Il n’y a aucune certitude quant à votre remboursement mensuel. Si les taux augment, vos mensualités augmenteront.

Il n’y a donc pas de bon choix concernant les taux d’intérêt. Cela dépend de la situation du marché. Il est de toute façon bon de demander deux offres : une avec un taux fixe et une avec un taux variable.
Notez cependant que si on vous propose un taux variable deux fois inférieurs au taux fixe, vous pouvez privilégier celui-là car il ne pourra jamais plus que doubler.
Avec un exemple, les choses sont toujours plus claires:
Si on vous propose un taux fixe à 2% et un taux variable 0.9%, privilégiez le taux variable car même dans le pire des cas il ne dépassera jamais 1.8%.
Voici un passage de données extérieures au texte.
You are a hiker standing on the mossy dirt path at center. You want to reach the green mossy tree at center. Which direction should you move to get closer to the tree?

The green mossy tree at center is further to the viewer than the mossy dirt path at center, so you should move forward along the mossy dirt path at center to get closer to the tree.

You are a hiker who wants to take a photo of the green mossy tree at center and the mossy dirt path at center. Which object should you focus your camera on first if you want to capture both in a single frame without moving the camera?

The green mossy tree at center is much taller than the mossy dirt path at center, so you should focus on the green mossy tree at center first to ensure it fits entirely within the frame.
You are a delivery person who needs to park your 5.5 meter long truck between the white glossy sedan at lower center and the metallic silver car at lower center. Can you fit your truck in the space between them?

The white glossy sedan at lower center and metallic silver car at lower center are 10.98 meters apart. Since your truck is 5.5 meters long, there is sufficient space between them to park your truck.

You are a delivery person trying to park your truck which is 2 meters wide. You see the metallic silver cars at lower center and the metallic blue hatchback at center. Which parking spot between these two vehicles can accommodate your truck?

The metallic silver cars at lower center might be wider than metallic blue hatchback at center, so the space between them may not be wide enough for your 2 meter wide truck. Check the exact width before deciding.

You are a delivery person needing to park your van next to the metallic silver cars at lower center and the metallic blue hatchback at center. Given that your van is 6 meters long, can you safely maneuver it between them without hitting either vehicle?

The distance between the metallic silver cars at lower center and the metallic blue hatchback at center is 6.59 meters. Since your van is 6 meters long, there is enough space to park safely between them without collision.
  • Taux annuel effectif global

Afin de comparer les offres des différents organismes financiers de façon objective, il est important d’avoir un indicateur commun. Se baser sur le taux d’intérêt débiteur obtenu n’est pas suffisant! Ce dénominateur commun est le TAEG, taux annuel effectif global. Il prend en compte tous les frais liés à l’achat (pas uniquement le taux d’intérêt): les frais de dossier, les assurances, etc.

Pour terminer, sachez qu’une première offre est très souvent négociable. On parle alors d’une remise en fonction de la relation client. Si vous passez par le même organisme pour les assurances, l’épargne pension, etc. vous aurez de fortes chances d’avoir une meilleure offre.